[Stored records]
- - - - - - -
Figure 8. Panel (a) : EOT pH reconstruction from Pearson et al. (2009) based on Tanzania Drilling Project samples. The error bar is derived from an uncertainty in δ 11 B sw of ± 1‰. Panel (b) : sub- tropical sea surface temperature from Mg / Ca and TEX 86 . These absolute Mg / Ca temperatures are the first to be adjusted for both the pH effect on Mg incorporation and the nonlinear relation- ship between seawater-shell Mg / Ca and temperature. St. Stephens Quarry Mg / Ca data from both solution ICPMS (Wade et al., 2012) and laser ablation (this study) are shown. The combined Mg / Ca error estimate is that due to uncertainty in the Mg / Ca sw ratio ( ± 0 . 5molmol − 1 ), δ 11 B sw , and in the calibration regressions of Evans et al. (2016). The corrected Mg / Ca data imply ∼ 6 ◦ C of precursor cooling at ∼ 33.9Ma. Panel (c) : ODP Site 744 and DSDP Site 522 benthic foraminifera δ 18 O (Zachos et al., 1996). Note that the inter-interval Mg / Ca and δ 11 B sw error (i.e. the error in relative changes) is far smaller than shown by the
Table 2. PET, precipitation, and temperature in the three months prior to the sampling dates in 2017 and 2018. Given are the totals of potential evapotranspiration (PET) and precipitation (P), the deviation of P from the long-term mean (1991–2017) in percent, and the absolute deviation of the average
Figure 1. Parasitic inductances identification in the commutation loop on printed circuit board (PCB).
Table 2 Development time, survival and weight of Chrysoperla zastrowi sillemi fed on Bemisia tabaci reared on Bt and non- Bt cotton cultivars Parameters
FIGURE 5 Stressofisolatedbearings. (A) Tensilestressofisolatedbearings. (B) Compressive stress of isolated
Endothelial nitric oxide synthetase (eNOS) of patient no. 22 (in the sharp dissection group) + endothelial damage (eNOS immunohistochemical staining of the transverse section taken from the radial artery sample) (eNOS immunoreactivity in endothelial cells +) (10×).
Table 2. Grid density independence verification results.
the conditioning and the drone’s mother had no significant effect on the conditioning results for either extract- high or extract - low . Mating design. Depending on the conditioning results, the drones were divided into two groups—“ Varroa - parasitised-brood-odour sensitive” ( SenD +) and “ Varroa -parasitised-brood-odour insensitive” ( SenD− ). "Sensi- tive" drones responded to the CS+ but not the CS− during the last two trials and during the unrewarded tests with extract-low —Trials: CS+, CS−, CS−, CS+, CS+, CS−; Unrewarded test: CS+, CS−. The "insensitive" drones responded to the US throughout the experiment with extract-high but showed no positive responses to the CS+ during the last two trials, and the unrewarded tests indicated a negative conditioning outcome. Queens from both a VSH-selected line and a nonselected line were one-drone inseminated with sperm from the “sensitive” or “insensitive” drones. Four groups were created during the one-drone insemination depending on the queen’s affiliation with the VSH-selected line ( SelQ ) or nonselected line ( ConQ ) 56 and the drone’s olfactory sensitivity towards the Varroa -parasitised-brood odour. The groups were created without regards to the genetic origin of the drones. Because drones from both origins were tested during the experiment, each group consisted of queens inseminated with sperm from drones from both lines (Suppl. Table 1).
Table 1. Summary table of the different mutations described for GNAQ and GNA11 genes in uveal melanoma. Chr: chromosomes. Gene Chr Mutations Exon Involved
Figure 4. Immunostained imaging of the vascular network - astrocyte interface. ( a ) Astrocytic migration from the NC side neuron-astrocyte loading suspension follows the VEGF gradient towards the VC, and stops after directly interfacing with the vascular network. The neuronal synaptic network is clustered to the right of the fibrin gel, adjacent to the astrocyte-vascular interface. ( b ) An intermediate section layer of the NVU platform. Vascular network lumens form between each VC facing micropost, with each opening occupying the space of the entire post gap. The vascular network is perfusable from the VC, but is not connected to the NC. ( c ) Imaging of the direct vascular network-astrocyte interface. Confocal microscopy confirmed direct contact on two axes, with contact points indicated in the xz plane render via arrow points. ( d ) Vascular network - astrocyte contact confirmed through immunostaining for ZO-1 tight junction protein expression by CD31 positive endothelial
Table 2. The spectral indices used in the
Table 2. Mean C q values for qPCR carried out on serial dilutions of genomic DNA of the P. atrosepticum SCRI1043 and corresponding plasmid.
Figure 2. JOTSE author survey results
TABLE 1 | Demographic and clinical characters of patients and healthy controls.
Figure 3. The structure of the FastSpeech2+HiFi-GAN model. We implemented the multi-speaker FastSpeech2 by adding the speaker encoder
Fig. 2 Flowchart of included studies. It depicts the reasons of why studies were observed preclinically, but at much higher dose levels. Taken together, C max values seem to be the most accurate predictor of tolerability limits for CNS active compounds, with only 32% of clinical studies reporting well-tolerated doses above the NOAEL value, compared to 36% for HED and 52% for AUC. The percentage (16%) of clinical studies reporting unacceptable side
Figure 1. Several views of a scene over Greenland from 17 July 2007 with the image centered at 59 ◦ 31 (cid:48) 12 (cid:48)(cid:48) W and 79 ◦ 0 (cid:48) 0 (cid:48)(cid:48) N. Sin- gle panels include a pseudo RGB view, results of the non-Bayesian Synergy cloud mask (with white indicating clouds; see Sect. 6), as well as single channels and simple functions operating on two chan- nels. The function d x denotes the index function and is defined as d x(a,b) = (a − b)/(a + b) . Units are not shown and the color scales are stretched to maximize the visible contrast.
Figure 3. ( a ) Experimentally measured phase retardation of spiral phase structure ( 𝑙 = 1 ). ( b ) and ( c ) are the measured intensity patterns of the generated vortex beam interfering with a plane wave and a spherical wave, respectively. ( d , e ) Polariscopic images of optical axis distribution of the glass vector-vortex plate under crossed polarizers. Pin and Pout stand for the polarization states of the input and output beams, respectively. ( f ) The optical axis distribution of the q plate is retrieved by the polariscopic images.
- - - - - - -
§ **Task instructions**
Set all of the entries down again, exactly as they were given.

§ **Solution for this problem**
Figure 8. Panel (a) : EOT pH reconstruction from Pearson et al. (2009) based on Tanzania Drilling Project samples. The error bar is derived from an uncertainty in δ 11 B sw of ± 1‰. Panel (b) : sub- tropical sea surface temperature from Mg / Ca and TEX 86 . These absolute Mg / Ca temperatures are the first to be adjusted for both the pH effect on Mg incorporation and the nonlinear relation- ship between seawater-shell Mg / Ca and temperature. St. Stephens Quarry Mg / Ca data from both solution ICPMS (Wade et al., 2012) and laser ablation (this study) are shown. The combined Mg / Ca error estimate is that due to uncertainty in the Mg / Ca sw ratio ( ± 0 . 5molmol − 1 ), δ 11 B sw , and in the calibration regressions of Evans et al. (2016). The corrected Mg / Ca data imply ∼ 6 ◦ C of precursor cooling at ∼ 33.9Ma. Panel (c) : ODP Site 744 and DSDP Site 522 benthic foraminifera δ 18 O (Zachos et al., 1996). Note that the inter-interval Mg / Ca and δ 11 B sw error (i.e. the error in relative changes) is far smaller than shown by the
Table 2. PET, precipitation, and temperature in the three months prior to the sampling dates in 2017 and 2018. Given are the totals of potential evapotranspiration (PET) and precipitation (P), the deviation of P from the long-term mean (1991–2017) in percent, and the absolute deviation of the average
Figure 1. Parasitic inductances identification in the commutation loop on printed circuit board (PCB).
Table 2 Development time, survival and weight of Chrysoperla zastrowi sillemi fed on Bemisia tabaci reared on Bt and non- Bt cotton cultivars Parameters
FIGURE 5 Stressofisolatedbearings. (A) Tensilestressofisolatedbearings. (B) Compressive stress of isolated
Endothelial nitric oxide synthetase (eNOS) of patient no. 22 (in the sharp dissection group) + endothelial damage (eNOS immunohistochemical staining of the transverse section taken from the radial artery sample) (eNOS immunoreactivity in endothelial cells +) (10×).
Table 2. Grid density independence verification results.
the conditioning and the drone’s mother had no significant effect on the conditioning results for either extract- high or extract - low . Mating design. Depending on the conditioning results, the drones were divided into two groups—“ Varroa - parasitised-brood-odour sensitive” ( SenD +) and “ Varroa -parasitised-brood-odour insensitive” ( SenD− ). "Sensi- tive" drones responded to the CS+ but not the CS− during the last two trials and during the unrewarded tests with extract-low —Trials: CS+, CS−, CS−, CS+, CS+, CS−; Unrewarded test: CS+, CS−. The "insensitive" drones responded to the US throughout the experiment with extract-high but showed no positive responses to the CS+ during the last two trials, and the unrewarded tests indicated a negative conditioning outcome. Queens from both a VSH-selected line and a nonselected line were one-drone inseminated with sperm from the “sensitive” or “insensitive” drones. Four groups were created during the one-drone insemination depending on the queen’s affiliation with the VSH-selected line ( SelQ ) or nonselected line ( ConQ ) 56 and the drone’s olfactory sensitivity towards the Varroa -parasitised-brood odour. The groups were created without regards to the genetic origin of the drones. Because drones from both origins were tested during the experiment, each group consisted of queens inseminated with sperm from drones from both lines (Suppl. Table 1).
Table 1. Summary table of the different mutations described for GNAQ and GNA11 genes in uveal melanoma. Chr: chromosomes. Gene Chr Mutations Exon Involved
Figure 4. Immunostained imaging of the vascular network - astrocyte interface. ( a ) Astrocytic migration from the NC side neuron-astrocyte loading suspension follows the VEGF gradient towards the VC, and stops after directly interfacing with the vascular network. The neuronal synaptic network is clustered to the right of the fibrin gel, adjacent to the astrocyte-vascular interface. ( b ) An intermediate section layer of the NVU platform. Vascular network lumens form between each VC facing micropost, with each opening occupying the space of the entire post gap. The vascular network is perfusable from the VC, but is not connected to the NC. ( c ) Imaging of the direct vascular network-astrocyte interface. Confocal microscopy confirmed direct contact on two axes, with contact points indicated in the xz plane render via arrow points. ( d ) Vascular network - astrocyte contact confirmed through immunostaining for ZO-1 tight junction protein expression by CD31 positive endothelial
Table 2. The spectral indices used in the
Table 2. Mean C q values for qPCR carried out on serial dilutions of genomic DNA of the P. atrosepticum SCRI1043 and corresponding plasmid.
Figure 2. JOTSE author survey results
TABLE 1 | Demographic and clinical characters of patients and healthy controls.
Figure 3. The structure of the FastSpeech2+HiFi-GAN model. We implemented the multi-speaker FastSpeech2 by adding the speaker encoder
Fig. 2 Flowchart of included studies. It depicts the reasons of why studies were observed preclinically, but at much higher dose levels. Taken together, C max values seem to be the most accurate predictor of tolerability limits for CNS active compounds, with only 32% of clinical studies reporting well-tolerated doses above the NOAEL value, compared to 36% for HED and 52% for AUC. The percentage (16%) of clinical studies reporting unacceptable side
Figure 1. Several views of a scene over Greenland from 17 July 2007 with the image centered at 59 ◦ 31 (cid:48) 12 (cid:48)(cid:48) W and 79 ◦ 0 (cid:48) 0 (cid:48)(cid:48) N. Sin- gle panels include a pseudo RGB view, results of the non-Bayesian Synergy cloud mask (with white indicating clouds; see Sect. 6), as well as single channels and simple functions operating on two chan- nels. The function d x denotes the index function and is defined as d x(a,b) = (a − b)/(a + b) . Units are not shown and the color scales are stretched to maximize the visible contrast.
Figure 3. ( a ) Experimentally measured phase retardation of spiral phase structure ( 𝑙 = 1 ). ( b ) and ( c ) are the measured intensity patterns of the generated vortex beam interfering with a plane wave and a spherical wave, respectively. ( d , e ) Polariscopic images of optical axis distribution of the glass vector-vortex plate under crossed polarizers. Pin and Pout stand for the polarization states of the input and output beams, respectively. ( f ) The optical axis distribution of the q plate is retrieved by the polariscopic images.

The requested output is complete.